All the investment in long-term research and innovation that will be needed to develop breakthrough technologies and continuous improvements, will not be undertaken by the business sector alone. The public sector and public policy also have an important role. The OECD has also developed a strategy for green growth, which is a way to pursue economic growth and development, while preventing environmental degradation, biodiversity loss and unsustainable natural resource use. The key elements are: removing barriers to green growth, promoting a trajectory shift, supporting the transition, strengthening international cooperation, and measuring progress. Innovation is a key driver of green economies, and clear policy signals can help incentivize eco-innovation.
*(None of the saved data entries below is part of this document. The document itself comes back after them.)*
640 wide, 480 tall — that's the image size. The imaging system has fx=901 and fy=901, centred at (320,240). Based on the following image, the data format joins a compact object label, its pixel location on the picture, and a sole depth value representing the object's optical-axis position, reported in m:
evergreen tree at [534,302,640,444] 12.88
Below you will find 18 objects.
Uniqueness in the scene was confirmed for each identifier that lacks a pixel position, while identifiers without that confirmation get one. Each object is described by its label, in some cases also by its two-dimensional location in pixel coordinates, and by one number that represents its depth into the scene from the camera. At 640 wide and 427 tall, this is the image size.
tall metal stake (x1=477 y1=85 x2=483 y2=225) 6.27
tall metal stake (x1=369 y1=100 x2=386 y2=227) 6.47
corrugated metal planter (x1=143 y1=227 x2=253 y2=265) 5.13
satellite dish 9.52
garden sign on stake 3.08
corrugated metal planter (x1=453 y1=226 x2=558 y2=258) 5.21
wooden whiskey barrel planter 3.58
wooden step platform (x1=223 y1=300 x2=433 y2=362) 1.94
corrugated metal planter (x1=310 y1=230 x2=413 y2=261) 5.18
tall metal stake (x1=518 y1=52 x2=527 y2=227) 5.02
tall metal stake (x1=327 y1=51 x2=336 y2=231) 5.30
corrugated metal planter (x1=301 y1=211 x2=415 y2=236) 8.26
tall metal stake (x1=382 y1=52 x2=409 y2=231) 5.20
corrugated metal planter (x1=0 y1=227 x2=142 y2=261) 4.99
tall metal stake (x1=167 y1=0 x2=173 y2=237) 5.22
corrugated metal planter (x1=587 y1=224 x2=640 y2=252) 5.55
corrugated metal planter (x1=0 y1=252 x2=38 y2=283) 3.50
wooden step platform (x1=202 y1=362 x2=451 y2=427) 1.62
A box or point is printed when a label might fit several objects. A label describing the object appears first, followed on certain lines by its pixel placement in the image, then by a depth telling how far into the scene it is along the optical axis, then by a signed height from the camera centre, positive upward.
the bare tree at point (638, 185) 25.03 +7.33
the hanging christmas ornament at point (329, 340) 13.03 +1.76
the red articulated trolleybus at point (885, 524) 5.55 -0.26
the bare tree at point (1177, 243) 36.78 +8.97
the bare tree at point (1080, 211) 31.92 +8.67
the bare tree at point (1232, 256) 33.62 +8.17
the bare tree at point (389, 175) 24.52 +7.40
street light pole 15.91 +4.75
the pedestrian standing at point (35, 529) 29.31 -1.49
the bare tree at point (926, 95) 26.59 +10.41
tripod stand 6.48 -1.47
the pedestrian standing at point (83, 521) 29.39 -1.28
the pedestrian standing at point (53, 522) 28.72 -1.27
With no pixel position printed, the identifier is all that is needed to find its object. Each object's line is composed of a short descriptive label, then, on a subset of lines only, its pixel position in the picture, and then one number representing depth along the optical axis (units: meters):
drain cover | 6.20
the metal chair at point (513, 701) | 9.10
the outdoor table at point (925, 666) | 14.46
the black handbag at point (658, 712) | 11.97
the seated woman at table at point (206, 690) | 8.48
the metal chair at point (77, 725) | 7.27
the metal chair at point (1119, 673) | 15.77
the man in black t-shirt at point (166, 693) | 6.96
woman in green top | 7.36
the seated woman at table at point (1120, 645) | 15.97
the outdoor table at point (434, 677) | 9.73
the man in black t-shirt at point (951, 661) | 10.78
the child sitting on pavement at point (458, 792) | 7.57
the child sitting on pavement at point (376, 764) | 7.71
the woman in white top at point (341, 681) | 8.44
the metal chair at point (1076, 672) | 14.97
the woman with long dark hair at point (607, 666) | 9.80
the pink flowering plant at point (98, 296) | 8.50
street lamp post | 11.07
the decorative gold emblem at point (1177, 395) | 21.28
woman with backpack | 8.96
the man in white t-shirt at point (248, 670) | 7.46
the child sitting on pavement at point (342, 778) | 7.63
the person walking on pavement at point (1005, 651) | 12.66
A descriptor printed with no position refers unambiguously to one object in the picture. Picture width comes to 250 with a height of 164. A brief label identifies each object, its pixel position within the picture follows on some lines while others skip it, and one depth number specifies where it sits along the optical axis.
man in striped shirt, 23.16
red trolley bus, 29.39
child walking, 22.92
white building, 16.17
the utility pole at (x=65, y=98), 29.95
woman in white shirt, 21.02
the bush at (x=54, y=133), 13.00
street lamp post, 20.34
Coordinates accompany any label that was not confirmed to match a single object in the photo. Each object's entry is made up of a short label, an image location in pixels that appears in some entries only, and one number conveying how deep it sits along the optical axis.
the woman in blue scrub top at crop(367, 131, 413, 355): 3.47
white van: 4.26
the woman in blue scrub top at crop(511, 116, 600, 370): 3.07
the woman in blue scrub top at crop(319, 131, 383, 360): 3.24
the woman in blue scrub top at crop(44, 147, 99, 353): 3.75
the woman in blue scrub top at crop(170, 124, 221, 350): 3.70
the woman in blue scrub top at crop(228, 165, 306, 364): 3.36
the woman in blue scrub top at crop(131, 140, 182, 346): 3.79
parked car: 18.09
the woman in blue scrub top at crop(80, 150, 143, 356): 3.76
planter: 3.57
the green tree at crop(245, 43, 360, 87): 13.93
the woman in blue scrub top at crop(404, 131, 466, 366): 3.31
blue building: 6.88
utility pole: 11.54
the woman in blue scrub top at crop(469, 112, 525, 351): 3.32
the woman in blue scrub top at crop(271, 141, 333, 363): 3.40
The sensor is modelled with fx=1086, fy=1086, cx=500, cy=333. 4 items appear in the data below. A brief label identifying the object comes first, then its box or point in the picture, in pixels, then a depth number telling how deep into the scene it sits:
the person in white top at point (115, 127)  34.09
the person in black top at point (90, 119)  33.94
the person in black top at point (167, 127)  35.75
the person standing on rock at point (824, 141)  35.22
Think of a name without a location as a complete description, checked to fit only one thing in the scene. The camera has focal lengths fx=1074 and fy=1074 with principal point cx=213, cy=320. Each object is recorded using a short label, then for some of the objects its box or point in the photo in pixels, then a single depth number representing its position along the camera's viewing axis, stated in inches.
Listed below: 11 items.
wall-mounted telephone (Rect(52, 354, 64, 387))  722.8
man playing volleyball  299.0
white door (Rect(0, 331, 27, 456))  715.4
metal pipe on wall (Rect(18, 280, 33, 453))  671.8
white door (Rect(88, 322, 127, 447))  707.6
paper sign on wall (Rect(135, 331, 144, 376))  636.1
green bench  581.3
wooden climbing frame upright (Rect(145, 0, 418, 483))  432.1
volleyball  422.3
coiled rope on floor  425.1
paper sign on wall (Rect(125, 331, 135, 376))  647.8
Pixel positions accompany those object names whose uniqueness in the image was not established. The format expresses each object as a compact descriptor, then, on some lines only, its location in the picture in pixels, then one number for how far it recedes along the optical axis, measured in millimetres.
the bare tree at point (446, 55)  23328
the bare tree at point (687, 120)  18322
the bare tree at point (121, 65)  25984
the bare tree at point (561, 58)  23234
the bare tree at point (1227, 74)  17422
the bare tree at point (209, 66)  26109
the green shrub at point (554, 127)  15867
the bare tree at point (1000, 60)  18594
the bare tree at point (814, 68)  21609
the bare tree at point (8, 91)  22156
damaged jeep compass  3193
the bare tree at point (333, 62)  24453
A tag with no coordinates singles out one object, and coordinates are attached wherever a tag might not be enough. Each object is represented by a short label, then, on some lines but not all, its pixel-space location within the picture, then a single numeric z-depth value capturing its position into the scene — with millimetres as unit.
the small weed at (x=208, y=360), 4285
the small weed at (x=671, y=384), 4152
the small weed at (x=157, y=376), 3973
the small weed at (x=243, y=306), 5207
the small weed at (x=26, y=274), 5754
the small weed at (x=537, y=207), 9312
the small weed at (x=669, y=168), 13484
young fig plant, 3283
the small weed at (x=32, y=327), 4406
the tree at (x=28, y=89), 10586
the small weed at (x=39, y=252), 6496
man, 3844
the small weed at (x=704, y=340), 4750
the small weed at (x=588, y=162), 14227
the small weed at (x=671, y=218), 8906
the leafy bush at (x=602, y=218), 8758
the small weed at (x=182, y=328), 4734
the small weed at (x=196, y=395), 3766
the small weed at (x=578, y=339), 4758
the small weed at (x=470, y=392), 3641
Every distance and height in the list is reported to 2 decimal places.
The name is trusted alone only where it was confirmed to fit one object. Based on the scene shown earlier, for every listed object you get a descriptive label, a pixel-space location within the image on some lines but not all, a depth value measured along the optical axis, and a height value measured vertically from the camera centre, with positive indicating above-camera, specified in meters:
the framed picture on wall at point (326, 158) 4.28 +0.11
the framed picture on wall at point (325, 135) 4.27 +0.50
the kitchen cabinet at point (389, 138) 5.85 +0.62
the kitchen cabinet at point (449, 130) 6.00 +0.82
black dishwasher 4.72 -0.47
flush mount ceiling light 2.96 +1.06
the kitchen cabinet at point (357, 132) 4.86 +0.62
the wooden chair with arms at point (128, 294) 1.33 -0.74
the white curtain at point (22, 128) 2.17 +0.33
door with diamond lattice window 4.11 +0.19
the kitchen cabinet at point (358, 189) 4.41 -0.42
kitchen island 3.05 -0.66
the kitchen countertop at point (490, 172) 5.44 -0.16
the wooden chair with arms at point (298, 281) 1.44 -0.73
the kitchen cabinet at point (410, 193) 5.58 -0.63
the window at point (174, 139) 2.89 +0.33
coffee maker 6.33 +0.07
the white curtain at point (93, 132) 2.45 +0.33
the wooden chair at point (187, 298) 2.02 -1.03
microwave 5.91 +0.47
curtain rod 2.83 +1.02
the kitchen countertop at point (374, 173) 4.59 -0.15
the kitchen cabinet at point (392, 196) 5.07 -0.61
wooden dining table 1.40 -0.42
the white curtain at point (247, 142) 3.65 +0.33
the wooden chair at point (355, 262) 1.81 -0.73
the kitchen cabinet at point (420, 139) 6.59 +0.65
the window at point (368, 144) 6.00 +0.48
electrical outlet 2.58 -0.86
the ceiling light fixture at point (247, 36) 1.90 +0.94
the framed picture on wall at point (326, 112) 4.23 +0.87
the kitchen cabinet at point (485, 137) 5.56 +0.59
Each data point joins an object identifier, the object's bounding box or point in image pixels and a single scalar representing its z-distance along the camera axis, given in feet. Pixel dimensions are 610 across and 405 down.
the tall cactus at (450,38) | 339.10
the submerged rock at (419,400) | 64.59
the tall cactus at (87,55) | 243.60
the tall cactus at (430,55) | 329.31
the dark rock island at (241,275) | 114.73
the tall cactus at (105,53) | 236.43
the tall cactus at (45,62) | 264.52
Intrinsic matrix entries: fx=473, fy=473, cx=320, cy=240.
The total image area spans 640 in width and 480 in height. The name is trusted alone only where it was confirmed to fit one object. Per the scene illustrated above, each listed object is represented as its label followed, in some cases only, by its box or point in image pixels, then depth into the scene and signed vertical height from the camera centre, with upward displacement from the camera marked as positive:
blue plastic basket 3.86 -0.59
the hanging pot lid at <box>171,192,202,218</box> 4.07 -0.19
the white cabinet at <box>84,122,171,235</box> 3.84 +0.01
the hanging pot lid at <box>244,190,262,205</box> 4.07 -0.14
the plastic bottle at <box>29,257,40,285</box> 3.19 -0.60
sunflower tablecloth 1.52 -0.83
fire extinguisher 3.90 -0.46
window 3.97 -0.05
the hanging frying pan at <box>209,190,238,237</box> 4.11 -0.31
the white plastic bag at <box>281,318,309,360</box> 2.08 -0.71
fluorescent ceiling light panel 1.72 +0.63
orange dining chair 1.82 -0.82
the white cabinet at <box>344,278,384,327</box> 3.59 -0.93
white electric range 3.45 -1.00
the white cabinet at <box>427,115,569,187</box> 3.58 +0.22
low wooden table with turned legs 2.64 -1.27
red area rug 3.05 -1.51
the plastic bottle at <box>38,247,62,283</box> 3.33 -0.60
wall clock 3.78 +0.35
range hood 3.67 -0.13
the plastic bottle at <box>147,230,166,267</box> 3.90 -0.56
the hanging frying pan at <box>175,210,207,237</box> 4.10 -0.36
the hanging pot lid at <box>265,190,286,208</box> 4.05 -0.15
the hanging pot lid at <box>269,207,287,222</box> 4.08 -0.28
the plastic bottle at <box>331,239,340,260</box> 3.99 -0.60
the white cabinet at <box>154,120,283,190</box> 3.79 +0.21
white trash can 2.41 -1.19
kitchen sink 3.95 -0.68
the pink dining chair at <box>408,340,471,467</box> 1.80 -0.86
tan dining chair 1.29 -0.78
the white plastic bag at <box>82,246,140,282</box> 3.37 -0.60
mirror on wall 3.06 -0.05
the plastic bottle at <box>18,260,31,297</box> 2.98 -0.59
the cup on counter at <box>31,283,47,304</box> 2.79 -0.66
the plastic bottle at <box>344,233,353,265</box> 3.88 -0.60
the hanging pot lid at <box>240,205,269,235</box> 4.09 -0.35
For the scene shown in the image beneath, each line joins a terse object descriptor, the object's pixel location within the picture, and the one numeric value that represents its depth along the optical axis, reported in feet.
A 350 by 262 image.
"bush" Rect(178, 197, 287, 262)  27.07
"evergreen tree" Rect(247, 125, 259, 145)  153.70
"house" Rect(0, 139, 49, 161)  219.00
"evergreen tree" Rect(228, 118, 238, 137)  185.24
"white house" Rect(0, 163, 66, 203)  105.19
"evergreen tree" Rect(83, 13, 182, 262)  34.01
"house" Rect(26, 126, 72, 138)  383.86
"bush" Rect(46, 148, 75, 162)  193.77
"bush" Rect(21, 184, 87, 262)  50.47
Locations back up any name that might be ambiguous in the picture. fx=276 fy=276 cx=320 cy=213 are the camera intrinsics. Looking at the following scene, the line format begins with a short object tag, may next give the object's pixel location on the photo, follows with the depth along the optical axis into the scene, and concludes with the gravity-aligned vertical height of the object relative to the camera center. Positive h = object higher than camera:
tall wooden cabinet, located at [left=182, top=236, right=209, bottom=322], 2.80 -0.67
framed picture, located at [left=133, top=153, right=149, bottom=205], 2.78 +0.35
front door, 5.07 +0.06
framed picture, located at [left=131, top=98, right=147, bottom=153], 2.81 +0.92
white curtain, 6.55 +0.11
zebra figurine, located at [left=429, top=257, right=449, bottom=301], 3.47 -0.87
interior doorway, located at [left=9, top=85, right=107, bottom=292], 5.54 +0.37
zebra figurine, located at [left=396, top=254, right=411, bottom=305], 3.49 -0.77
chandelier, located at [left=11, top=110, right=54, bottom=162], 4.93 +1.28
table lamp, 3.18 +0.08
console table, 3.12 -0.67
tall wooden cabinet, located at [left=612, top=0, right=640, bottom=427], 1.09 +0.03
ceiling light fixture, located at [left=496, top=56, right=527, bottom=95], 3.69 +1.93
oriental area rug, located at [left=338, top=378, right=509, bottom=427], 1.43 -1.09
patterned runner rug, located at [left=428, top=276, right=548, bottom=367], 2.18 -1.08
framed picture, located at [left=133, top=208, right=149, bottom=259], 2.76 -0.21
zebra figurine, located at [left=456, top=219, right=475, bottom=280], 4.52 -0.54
What is the optimal policy mix for green innovation? There is no silver bullet, and a range of policies is needed market-based approaches complemented by regulations and standards, R&D investment and labeling. Stable long-term signals are very important for investment, and there is a need for both demand and supply-side policies. In June 2010, the European Union launched a flagship initiative of an "Innovation Union". In this context, green growth and innovation policies will aim at a new generation of green technologies, but also healthy growth. The European Union has set up a Research Framework Program which is open to all countries globally. One example of a projects is the coordinated Asia-Europe long term observing system of Qinghai Tibet plateau's hydro-meteorological processes and the Asian-monsoon system with ground satellite image data and numerical simulations.

In conclusion, participants appreciated this inaugural roundtable on innovation issues, and agreed that the policy dialogue should be deepened on future occasions, particularly by exploring in greater detail both good and bad practices emerging from specific case studies.